Source extract:
* Start *

Terror in the “Breadbasket of Europe”
- Nostalgic Reader

- Jan 21, 2023
- 5 min read
Updated: Jan 25, 2023
5 Books Chronicling Ukraine’s Troubled History with Russia

I have been interested in Ukrainian history since my first childhood viewing of the musical film Fiddler on the Roof, which is set in the Russian Pale of Settlement. It has only been in more recent years, however, that I have truly come to understand how Ukraine, though part of the Russian Empire for centuries, has been a separate nation with its own identity.
Since the commencement of last year’s Russian invasion of Ukraine, the Eastern European country has constantly been in the news. Possibly your interest in the country’s turbulent history may have been piqued. If it has, and you’re curious to learn more, the following list includes five books – two non-fictional, three fictional – about Ukraine, its people, and its unrelenting ties to Russia.

1 | Borderland: A Journey Through the History of Ukraine Anna Reid
Author Anna Reid lays out a compelling narrative of events akin to a travelogue detailing Ukraine’s history and geography from the Kievan Rus and Mongol invasions of the Middle Ages to the Russian Civil War of 1918–1920 and Nazi occupation during WWII. She includes accounts of her own experiences and encounters as a journalist with the country’s people who have struggled to develop a national identity apart from neighbor and long-time adversary, Russia. A must-read for anyone interested in a broad overview of Ukrainian history.
Nations with vast resources have often been the source of great upheaval throughout history, and Ukraine is no exception. Nicknamed “The Breadbasket of Europe” for its rich, fertile soil, the country has been the target of many invasions over the centuries. I found this book’s account of events quite interesting, though what stood out to me were the author’s personal anecdotes. Her conversations with locals reveal the general sentiment of the Ukrainian people and a dark sense of humor and indifference bred from generations of hardships.

* End *

Annotated element listings:
* Start *

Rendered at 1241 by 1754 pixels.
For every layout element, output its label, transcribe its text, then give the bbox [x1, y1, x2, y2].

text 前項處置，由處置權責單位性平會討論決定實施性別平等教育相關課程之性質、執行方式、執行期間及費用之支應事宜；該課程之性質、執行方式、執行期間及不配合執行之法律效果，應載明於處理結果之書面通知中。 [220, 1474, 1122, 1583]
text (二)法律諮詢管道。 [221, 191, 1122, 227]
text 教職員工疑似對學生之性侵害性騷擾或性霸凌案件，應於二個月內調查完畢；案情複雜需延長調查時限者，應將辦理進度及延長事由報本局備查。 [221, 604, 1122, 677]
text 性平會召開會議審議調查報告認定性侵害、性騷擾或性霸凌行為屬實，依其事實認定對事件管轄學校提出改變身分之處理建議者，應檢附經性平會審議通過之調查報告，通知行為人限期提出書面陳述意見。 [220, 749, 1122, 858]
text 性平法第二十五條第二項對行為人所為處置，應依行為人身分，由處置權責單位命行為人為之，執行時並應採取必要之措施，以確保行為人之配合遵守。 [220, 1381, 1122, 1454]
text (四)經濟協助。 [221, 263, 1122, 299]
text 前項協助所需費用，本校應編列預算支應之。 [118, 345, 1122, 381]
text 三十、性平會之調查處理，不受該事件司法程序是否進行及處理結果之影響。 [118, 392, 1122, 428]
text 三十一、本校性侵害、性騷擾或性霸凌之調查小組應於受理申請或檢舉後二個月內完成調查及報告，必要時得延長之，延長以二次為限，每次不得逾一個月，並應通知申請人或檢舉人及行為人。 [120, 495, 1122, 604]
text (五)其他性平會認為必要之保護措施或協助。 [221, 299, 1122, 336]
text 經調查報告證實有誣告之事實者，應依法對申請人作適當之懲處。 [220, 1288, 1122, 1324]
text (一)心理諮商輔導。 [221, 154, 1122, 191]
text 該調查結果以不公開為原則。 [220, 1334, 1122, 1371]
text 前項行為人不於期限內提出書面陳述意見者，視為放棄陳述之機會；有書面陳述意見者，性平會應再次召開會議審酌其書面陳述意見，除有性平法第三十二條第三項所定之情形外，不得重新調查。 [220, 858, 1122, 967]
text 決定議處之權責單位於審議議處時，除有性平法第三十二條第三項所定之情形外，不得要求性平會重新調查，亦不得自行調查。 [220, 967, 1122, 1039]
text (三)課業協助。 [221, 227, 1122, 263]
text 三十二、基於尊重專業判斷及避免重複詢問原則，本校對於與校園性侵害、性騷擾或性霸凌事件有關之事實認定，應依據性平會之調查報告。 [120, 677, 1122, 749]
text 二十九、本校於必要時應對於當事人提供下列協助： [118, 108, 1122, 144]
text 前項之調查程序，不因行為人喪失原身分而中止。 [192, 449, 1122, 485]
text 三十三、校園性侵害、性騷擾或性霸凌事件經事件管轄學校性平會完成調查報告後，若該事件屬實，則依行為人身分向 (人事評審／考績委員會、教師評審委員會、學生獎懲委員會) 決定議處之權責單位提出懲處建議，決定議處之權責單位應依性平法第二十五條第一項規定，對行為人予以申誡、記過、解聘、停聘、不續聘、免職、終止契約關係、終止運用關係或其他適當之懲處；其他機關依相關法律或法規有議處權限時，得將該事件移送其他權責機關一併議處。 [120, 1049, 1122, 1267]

* End *

Exercise set:
A: Set down the passage of the Ukraine book list that starts at "I have been" and ends at "ties to Russia.".
B: Extract the rows starting at the line that contains "1474, 1122, 1583]" and ending at the line that contains "749, 1122, 858]", both included.
The rows are unrelated to the Ukraine book list.

Answers to the exercises:
A:
I have been interested in Ukrainian history since my first childhood viewing of the musical film Fiddler on the Roof, which is set in the Russian Pale of Settlement. It has only been in more recent years, however, that I have truly come to understand how Ukraine, though part of the Russian Empire for centuries, has been a separate nation with its own identity.
Since the commencement of last year’s Russian invasion of Ukraine, the Eastern European country has constantly been in the news. Possibly your interest in the country’s turbulent history may have been piqued. If it has, and you’re curious to learn more, the following list includes five books – two non-fictional, three fictional – about Ukraine, its people, and its unrelenting ties to Russia.

B:
text 前項處置，由處置權責單位性平會討論決定實施性別平等教育相關課程之性質、執行方式、執行期間及費用之支應事宜；該課程之性質、執行方式、執行期間及不配合執行之法律效果，應載明於處理結果之書面通知中。 [220, 1474, 1122, 1583]
text (二)法律諮詢管道。 [221, 191, 1122, 227]
text 教職員工疑似對學生之性侵害性騷擾或性霸凌案件，應於二個月內調查完畢；案情複雜需延長調查時限者，應將辦理進度及延長事由報本局備查。 [221, 604, 1122, 677]
text 性平會召開會議審議調查報告認定性侵害、性騷擾或性霸凌行為屬實，依其事實認定對事件管轄學校提出改變身分之處理建議者，應檢附經性平會審議通過之調查報告，通知行為人限期提出書面陳述意見。 [220, 749, 1122, 858]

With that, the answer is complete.